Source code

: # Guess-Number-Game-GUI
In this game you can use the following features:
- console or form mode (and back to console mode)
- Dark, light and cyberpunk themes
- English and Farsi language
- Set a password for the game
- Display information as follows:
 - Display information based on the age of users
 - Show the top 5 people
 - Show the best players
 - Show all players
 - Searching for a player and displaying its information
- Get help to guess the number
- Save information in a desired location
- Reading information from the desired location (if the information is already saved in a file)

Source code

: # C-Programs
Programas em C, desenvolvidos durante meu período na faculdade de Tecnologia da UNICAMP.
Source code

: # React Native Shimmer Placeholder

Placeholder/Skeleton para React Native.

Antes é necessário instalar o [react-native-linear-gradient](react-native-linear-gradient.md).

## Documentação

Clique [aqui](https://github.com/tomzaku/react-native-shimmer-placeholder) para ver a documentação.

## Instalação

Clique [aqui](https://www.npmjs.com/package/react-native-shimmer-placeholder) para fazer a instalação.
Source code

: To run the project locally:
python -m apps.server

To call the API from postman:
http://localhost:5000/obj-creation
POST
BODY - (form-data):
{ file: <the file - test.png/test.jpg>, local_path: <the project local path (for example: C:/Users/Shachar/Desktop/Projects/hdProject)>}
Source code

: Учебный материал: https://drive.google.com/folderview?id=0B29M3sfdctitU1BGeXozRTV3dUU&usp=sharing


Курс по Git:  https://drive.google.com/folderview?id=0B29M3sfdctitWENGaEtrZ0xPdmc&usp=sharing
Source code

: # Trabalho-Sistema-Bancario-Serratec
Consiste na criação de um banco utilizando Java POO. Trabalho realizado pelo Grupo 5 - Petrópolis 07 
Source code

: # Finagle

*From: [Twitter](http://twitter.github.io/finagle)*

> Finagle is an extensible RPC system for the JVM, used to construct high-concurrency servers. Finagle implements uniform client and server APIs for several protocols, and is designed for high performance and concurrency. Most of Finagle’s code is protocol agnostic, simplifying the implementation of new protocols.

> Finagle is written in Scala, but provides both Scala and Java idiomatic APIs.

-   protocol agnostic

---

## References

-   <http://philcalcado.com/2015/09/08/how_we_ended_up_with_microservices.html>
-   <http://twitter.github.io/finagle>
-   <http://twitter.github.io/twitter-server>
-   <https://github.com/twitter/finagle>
===
**Task description**
Select every line of the records that contains the string "aqui", and copy each one. Case counts.

**Exercise answer**
Clique [aqui](https://github.com/tomzaku/react-native-shimmer-placeholder) para ver a documentação.
Clique [aqui](https://www.npmjs.com/package/react-native-shimmer-placeholder) para fazer a instalação.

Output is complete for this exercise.